YOUR OBJECTIVE => Pick out every line of the rows below that contains the word "many", and copy each one. Case counts.

DATASET RECORDS =>
◆ ◆ ◆

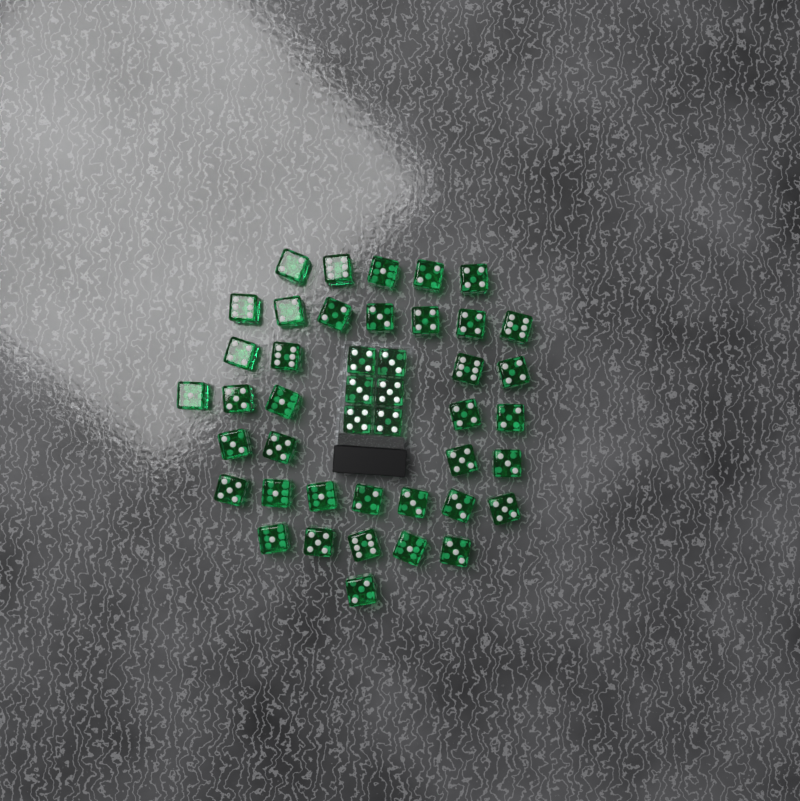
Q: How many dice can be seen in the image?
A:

◆ ◆ ◆

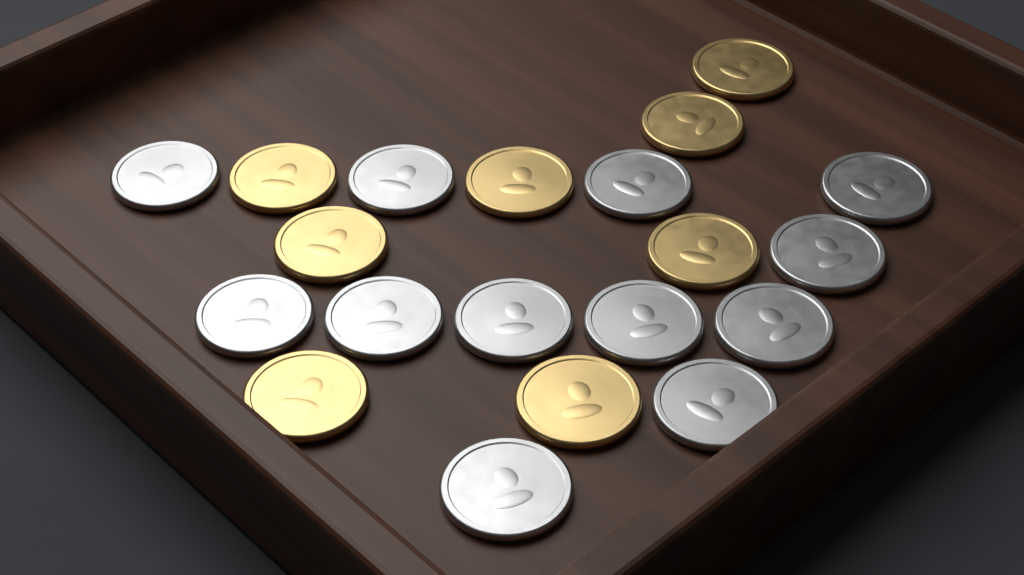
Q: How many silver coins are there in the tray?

◆ ◆ ◆

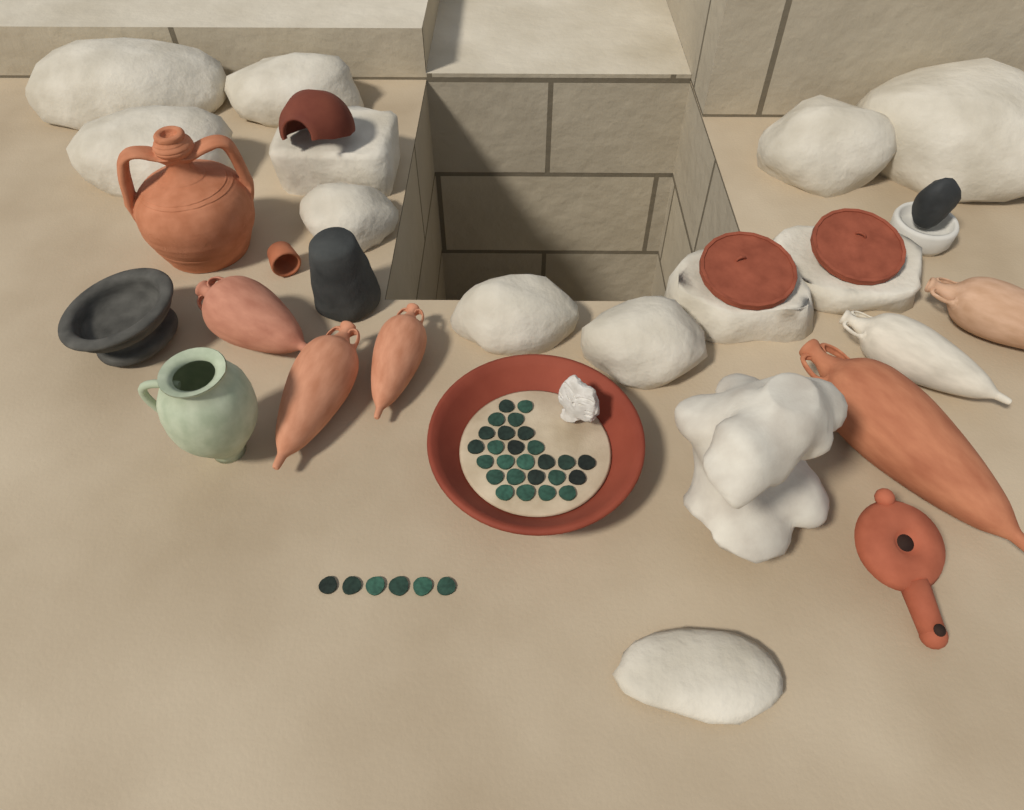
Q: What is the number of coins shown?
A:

◆ ◆ ◆

REPLY TO THE TASK =>
Q: How many dice can be seen in the image?
Q: How many silver coins are there in the tray?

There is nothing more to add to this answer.